If you opt for a prenuptial agreement, the document should include language about who’s responsible for long-term care costs. The agreement might state that you and your spouse are both required to get long-term care insurance if possible and use your own funds first to pay for your own care.
Several years ago, a man in his 80s came to the Takacs McGinnis office. He had married his second wife later in life. Shortly after the wedding, his wife gave her property to her children. He didn’t think anything of it. A few years later, after his wife had developed Alzheimer’s disease, he realized that he had a problem. The property that his wife had given to her children was no longer available to help fund her long-term care expenses. Her children weren’t interested in returning the property. He would have to foot the bill using money from his own estate. Naturally, his children were enraged. This sad scenario happens all the time and it’s the source of bad blood in blended families.
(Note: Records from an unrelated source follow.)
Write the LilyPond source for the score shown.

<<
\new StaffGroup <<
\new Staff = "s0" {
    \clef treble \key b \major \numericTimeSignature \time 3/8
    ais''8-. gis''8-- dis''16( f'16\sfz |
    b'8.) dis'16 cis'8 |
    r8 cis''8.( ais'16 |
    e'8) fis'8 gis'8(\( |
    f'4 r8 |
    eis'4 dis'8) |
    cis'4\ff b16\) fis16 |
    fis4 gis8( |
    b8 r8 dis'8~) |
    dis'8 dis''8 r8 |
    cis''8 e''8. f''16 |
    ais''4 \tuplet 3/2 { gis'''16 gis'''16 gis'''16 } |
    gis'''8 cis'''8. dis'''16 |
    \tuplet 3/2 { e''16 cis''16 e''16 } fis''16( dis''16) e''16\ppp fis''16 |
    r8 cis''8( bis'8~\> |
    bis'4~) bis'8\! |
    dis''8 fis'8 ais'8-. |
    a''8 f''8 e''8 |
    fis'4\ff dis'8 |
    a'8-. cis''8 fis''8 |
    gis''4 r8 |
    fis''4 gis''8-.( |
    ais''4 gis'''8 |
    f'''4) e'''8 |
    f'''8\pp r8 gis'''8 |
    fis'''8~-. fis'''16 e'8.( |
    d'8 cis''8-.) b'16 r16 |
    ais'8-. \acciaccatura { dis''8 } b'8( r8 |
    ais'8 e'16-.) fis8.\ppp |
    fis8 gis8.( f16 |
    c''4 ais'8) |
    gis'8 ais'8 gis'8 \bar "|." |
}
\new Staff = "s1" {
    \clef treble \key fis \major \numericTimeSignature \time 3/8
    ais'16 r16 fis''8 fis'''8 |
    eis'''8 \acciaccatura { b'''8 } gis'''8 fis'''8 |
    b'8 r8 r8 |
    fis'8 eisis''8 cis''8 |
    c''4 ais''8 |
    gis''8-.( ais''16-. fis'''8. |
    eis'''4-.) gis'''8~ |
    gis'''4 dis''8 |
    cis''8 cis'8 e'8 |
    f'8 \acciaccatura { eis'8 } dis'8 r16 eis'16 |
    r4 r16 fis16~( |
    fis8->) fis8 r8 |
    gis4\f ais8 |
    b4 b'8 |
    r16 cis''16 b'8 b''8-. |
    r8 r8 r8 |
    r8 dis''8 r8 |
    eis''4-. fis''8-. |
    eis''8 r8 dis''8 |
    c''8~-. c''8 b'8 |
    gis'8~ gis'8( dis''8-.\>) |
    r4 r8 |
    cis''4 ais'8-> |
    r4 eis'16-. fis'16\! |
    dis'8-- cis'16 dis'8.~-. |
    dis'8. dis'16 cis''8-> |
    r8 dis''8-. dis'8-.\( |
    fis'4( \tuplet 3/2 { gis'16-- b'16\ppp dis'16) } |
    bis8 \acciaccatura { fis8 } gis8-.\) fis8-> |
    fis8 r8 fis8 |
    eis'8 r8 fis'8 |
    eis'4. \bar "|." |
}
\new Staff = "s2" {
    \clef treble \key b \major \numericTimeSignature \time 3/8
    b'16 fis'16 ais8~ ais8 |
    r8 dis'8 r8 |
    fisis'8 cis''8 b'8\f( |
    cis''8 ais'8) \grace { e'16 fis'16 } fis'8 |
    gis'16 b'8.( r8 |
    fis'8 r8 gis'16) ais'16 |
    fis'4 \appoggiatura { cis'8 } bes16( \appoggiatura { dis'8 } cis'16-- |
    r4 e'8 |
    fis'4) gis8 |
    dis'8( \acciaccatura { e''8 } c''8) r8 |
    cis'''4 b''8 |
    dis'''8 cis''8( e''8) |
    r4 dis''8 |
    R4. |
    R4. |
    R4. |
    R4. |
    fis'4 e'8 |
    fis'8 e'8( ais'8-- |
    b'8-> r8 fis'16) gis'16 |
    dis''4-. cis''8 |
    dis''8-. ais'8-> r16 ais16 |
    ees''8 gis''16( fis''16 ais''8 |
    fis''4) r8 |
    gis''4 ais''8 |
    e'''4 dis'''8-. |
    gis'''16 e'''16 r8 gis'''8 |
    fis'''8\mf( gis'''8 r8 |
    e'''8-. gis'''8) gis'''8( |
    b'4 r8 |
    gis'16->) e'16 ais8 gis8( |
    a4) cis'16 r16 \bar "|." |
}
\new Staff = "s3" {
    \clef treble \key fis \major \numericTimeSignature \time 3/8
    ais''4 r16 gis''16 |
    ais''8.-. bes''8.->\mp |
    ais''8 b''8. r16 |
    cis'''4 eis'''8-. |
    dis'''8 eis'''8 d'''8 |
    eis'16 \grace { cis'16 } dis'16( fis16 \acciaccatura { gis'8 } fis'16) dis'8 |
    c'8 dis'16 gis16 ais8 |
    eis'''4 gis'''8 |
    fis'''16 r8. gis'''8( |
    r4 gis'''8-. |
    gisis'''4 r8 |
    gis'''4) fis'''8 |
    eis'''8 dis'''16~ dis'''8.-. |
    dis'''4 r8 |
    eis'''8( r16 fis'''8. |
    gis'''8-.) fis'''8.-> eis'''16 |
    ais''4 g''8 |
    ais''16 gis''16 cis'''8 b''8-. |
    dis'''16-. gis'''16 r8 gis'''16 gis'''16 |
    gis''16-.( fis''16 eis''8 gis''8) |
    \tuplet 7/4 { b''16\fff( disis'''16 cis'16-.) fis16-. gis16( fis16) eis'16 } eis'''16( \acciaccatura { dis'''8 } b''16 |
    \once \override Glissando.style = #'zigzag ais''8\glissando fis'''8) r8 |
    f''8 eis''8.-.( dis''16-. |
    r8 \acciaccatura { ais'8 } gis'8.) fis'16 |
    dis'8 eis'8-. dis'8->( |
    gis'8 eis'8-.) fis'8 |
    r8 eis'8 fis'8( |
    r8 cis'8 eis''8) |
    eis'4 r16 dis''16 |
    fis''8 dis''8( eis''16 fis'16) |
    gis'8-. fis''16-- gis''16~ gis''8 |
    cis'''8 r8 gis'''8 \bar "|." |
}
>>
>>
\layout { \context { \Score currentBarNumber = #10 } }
#3: Don’t Jeopardize Income Streams
If you’re receiving Social Security, a VA survivor’s pension or alimony income, keep in mind that marriage may affect that income. For instance, if you’re a widow getting a survivor’s pension, you could lose that income by getting married. If the new marriage ends in divorce, there’s no way to get that pension benefit back.
If you’re responsible for the care of a special needs dependent who qualifies for public benefits, marriage to a wealthy partner might disqualify your dependent due to new higher joint income, making your new spouse responsible for supporting your dependent.
Marriage can add complications to relationships where one partner is disabled or retired and the other is still working. If a retired or disabled person receiving Social Security and/or Medicaid marries a partner who is employed, their combined income might render the person ineligible for Medicaid, which would ordinarily help pay for long-term care. The spouse would then become liable for the cost, which could easily run into hundreds of thousands of dollars.
#4: Update Your Estate Planning Documents
Getting married gives your new spouse some built-in inheritance rights that may disrupt your current estate plan. It’s important to review your estate plan after getting married to ensure that your assets are distributed according to your wishes after you die, particularly if you want to provide for children from a previous marriage or other types of relatives.
Don’t forget to update powers of attorney as well as beneficiaries for wills, trusts, life insurance policies, retirement accounts, investment funds, and any other financial accounts. If you’re marrying later in life and you forget to change your beneficiaries on retirement and pension accounts, you could be putting your new spouse in an awkward position. Unless Federal law states otherwise, pension and retirement accounts go to the named beneficiary, which is often an ex-spouse.
It’s also a good idea to have separate wills. This step is encouraged over a joint will because it eases potential complications with the future distribution of property, especially considering that life circumstances can change throughout the years you are married.
#5: Consider Cohabitation Instead
For those brave enough to risk their hearts at an advanced age, if you haven’t already tied the knot, carefully weigh marriage versus cohabitation. While marriage offers certain privileges and status, cohabitation allows more financial independence and lessens legal responsibilities.
If you’re already married, it’s not too late. Though some couples opt for postnuptial agreements and others decide to divorce, taking legal action isn’t always necessary. For most couples, a heartfelt conversation about these issues followed by a visit to an elder law and estate planning attorney will pave the way for a happy later-in-life marriage without the collateral damage.